Quote: WizardI happened upon the article in my Email and remembered I made the point of the home office deduction setting off a red flag to be audited. Thought I'd add some evidence behind an old post. I still don't claim that deduction out of fear of an audit.
Cool, thanks. Someone with a detail memory like mine good to see (though Mission has the record there!)
FWIW I never took it. For all I have been told if you are below six figures in income the IRS will consider you not worth the hassle and leave you alone.
Quote: odiousgambit
*After I got married, which was in the Fall, I did taxes "married filing separately" for that year, thinking that was the thing to do and then we could file jointly the next year. Accountant my wife had been using then tells me that was a mistake costing us about $400; so he did all the paperwork and did an amended return as us "married filing jointly " instead. Pretty soon I get back in the mail the complete package he had sent in, rejected without any explanation. Clearly no one wanted to deal with it at the IRS, even though they created special forms to fill out for the purpose. The accountant was plenty competent, and he said he couldn't believe it. It was a clear case of "f... you, pal! sue me!" I mean really, at least there could have been an explanation, on the other hand to actually put 'screw you' in writing? Maybe not. At this point I would have gladly paid $400 to have nothing more to do with them, and just dropped it.
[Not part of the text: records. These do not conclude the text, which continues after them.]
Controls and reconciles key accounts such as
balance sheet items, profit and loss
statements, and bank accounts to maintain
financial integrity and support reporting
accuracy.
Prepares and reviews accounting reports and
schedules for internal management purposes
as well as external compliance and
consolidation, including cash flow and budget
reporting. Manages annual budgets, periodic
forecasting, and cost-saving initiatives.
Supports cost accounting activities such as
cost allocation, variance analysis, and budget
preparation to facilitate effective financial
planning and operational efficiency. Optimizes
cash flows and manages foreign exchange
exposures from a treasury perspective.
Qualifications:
One thing they told us in tax training was that MFS is the absolute worse way to file. The IRS seems to not want it as you lose several deductions and exemptions, I forget exactly which, but your example is spot on. My mother's sister just got divorced which was strung out over a several year estrangement. I had to explain this every year, don't do it
Quote: WizardI happened upon the article in my Email and remembered I made the point of the home office deduction setting off a red flag to be audited. Thought I'd add some evidence behind an old post. I still don't claim that deduction out of fear of an audit.
So you are knowingly filing a false return? You legitimately run a business but are not listing the business expenses? I am sort of teasing......
I was able to claim very large travel expenses as business expenses against my 1099 income without an audit. However, my business expenses (which were all legitimate, by the way) did not exceed 30% of my income on the 1099. I think the IRS understands that "personal businesses" have expenses and that travel expenses are easy to justify and document. But on the bottom-lines of the forms I was also paying a very respectable amount of tax (including the damn self-employment tax), so I was probably not judged to be a high +EV opportunity. Only so much blood can be squeezed from a stone.